Gender, Cigar and Cigarettes. Technological Change and National Patterns

This paper assumes that the employer’s choice of a particular organisation of production and, as a matter of fact, of a particular technology were not indifferent to gender. Labour markets were sexually differentiated, since women and men were considered to be distinct labour forces, separated by virtue of the differing roles they were supposed to play in the family economy – the breadwinner and the housewife – and of the characteristics associated to each of them as labourers. Technological decisions were not independent of the gender division of labour. The introduction of a new technology could imply the arrival of a male profession as in railways, or the substitution of male by female workers in labour intensive industries such as tobacco manufacturing.
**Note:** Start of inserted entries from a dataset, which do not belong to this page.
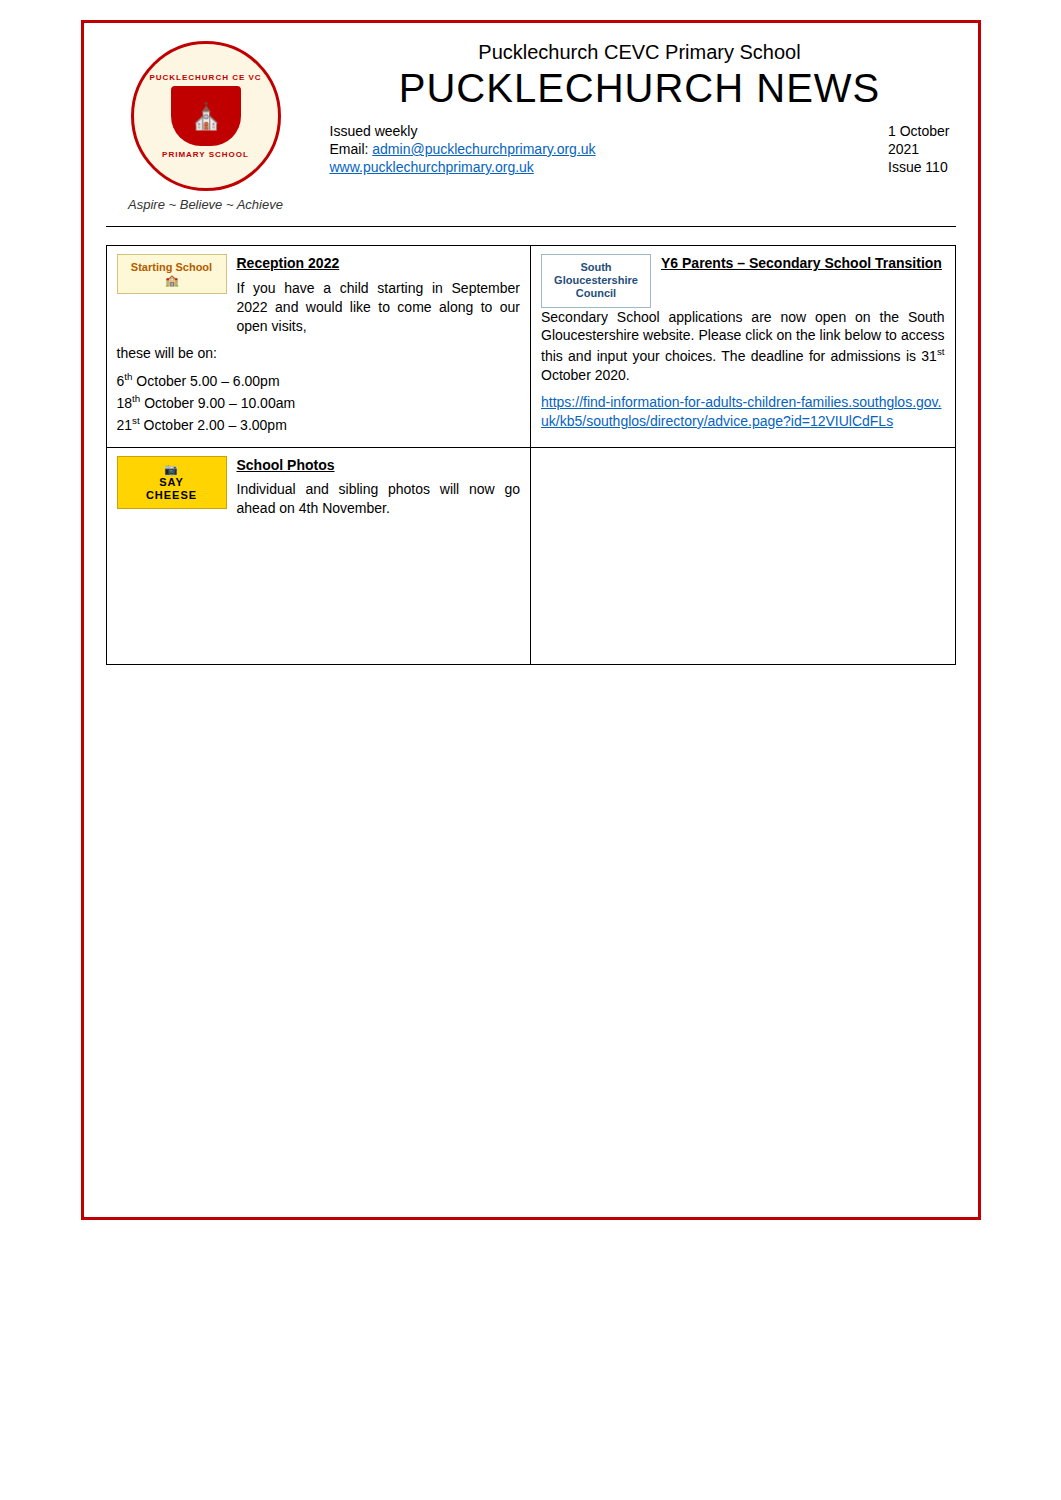PUCKLECHURCH CE VC
PRIMARY SCHOOL
Aspire ~ Believe ~ Achieve
Pucklechurch CEVC Primary School
PUCKLECHURCH NEWS
Issued weekly
Email: admin@pucklechurchprimary.org.uk
www.pucklechurchprimary.org.uk
1 October
2021
Issue 110
| Starting School 🏫 Reception 2022 If you have a child starting in September 2022 and would like to come along to our open visits, these will be on: 6 th October 5.00 – 6.00pm 18 th October 9.00 – 10.00am 21 st October 2.00 – 3.00pm | South Gloucestershire Council Y6 Parents – Secondary School Transition Secondary School applications are now open on the South Gloucestershire website. Please click on the link below to access this and input your choices. The deadline for admissions is 31 st October 2020. https://find-information-for-adults-children-families.southglos.gov.uk/kb5/southglos/directory/advice.page?id=12VIUlCdFLs |
| 📷 SAY CHEESE School Photos Individual and sibling photos will now go ahead on 4th November. | |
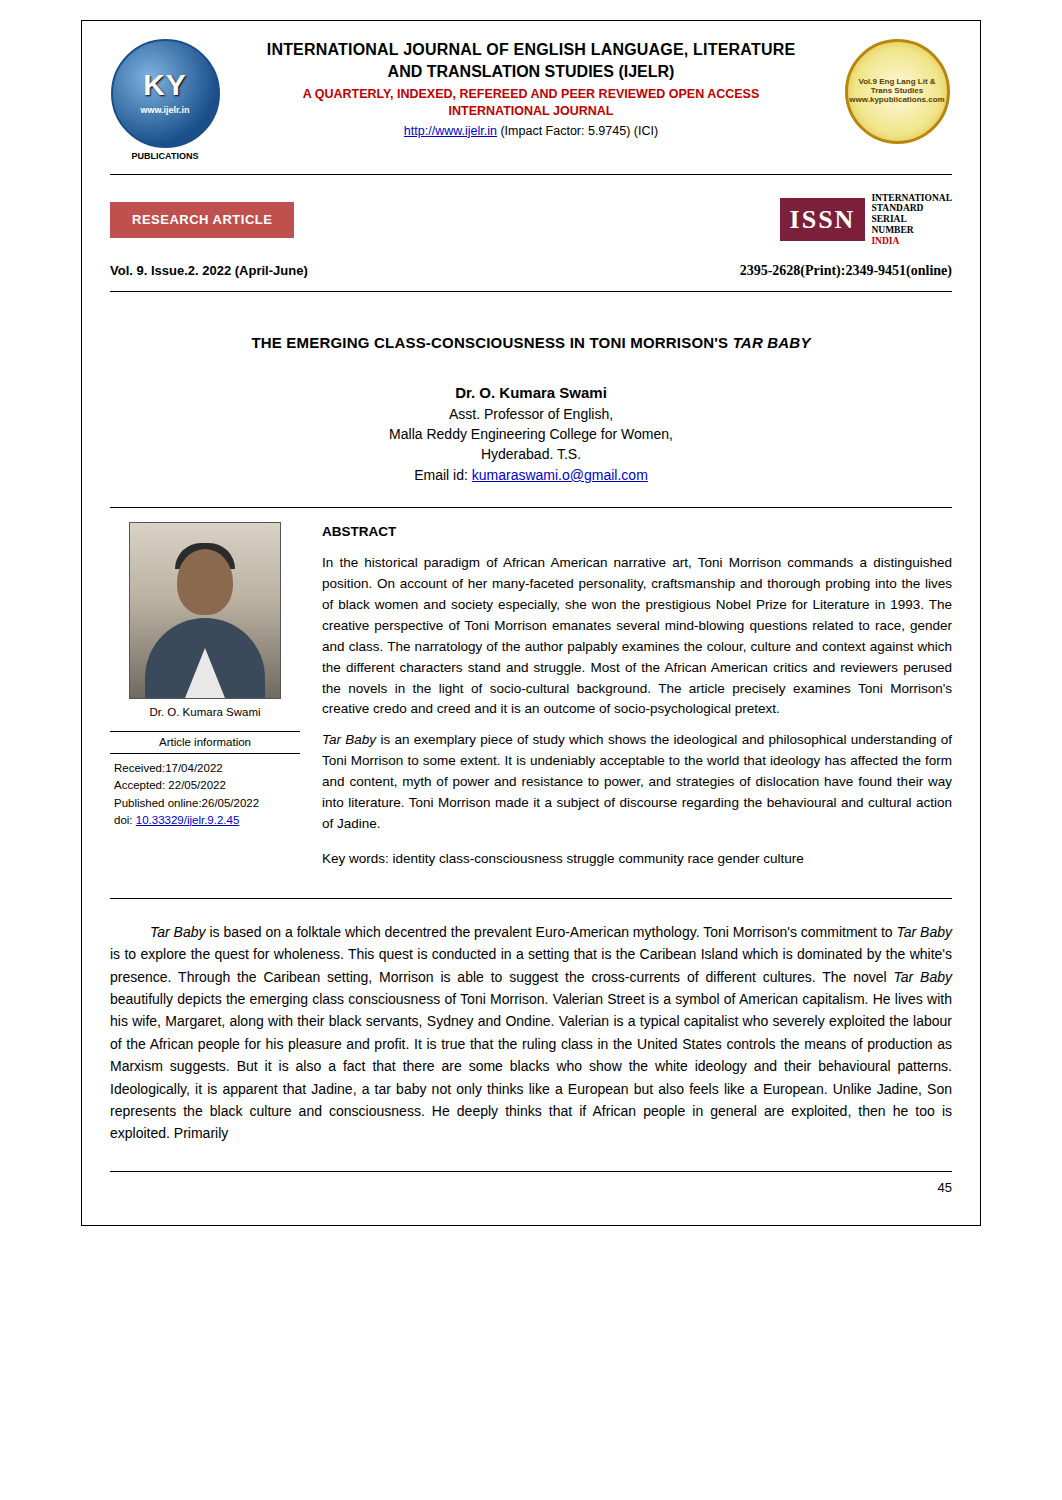KY
www.ijelr.in
PUBLICATIONS
INTERNATIONAL JOURNAL OF ENGLISH LANGUAGE, LITERATURE
AND TRANSLATION STUDIES (IJELR)
A QUARTERLY, INDEXED, REFEREED AND PEER REVIEWED OPEN ACCESS
INTERNATIONAL JOURNAL
http://www.ijelr.in (Impact Factor: 5.9745) (ICI)
Vol.9 Eng Lang Lit & Trans Studies
www.kypublications.com
RESEARCH ARTICLE
ISSN
INTERNATIONAL
STANDARD
SERIAL
NUMBER
INDIA
Vol. 9. Issue.2. 2022 (April-June)
2395-2628(Print):2349-9451(online)
THE EMERGING CLASS-CONSCIOUSNESS IN TONI MORRISON'S TAR BABY
Dr. O. Kumara Swami
Asst. Professor of English,
Malla Reddy Engineering College for Women,
Hyderabad. T.S.
Email id: kumaraswami.o@gmail.com
Dr. O. Kumara Swami
Article information
Received:17/04/2022
Accepted: 22/05/2022
Published online:26/05/2022
doi: 10.33329/ijelr.9.2.45
ABSTRACT
In the historical paradigm of African American narrative art, Toni Morrison commands a distinguished position. On account of her many-faceted personality, craftsmanship and thorough probing into the lives of black women and society especially, she won the prestigious Nobel Prize for Literature in 1993. The creative perspective of Toni Morrison emanates several mind-blowing questions related to race, gender and class. The narratology of the author palpably examines the colour, culture and context against which the different characters stand and struggle. Most of the African American critics and reviewers perused the novels in the light of socio-cultural background. The article precisely examines Toni Morrison's creative credo and creed and it is an outcome of socio-psychological pretext.
Tar Baby is an exemplary piece of study which shows the ideological and philosophical understanding of Toni Morrison to some extent. It is undeniably acceptable to the world that ideology has affected the form and content, myth of power and resistance to power, and strategies of dislocation have found their way into literature. Toni Morrison made it a subject of discourse regarding the behavioural and cultural action of Jadine.
Key words: identity class-consciousness struggle community race gender culture
Tar Baby is based on a folktale which decentred the prevalent Euro-American mythology. Toni Morrison's commitment to Tar Baby is to explore the quest for wholeness. This quest is conducted in a setting that is the Caribean Island which is dominated by the white's presence. Through the Caribean setting, Morrison is able to suggest the cross-currents of different cultures. The novel Tar Baby beautifully depicts the emerging class consciousness of Toni Morrison. Valerian Street is a symbol of American capitalism. He lives with his wife, Margaret, along with their black servants, Sydney and Ondine. Valerian is a typical capitalist who severely exploited the labour of the African people for his pleasure and profit. It is true that the ruling class in the United States controls the means of production as Marxism suggests. But it is also a fact that there are some blacks who show the white ideology and their behavioural patterns. Ideologically, it is apparent that Jadine, a tar baby not only thinks like a European but also feels like a European. Unlike Jadine, Son represents the black culture and consciousness. He deeply thinks that if African people in general are exploited, then he too is exploited. Primarily
45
Technology and occupational segregation according to gender are highly correlated. However, these patterns are not universal. When the cigarette-making Bonsack machine was first introduced in the market in the 1880s a strict gender division of labour operated in all countries, but women and men tasks diverged enormously. Tobacco was manufactured mainly by men in countries like the US or Cuba and mainly by women in other countries, such as France or Spain. These differences were related to the labour market structure, to consumption patterns and to the organisation of the sector regarding taxation in each country; thus we find cases of monopoly-run and of non-monopolistic tobacco industries. Despite some exceptions, in general terms, during the 19 Century and before the mechanisation process started, female cigar and cigarette makers worked in countries where a fiscal tobacco monopoly existed, while men were in charge of the work –mainly cigarsin countries with a non-monopolistic industry, only in countries where the share of cigarettes was important in the overall consumption firms also hired women for manufacturing them.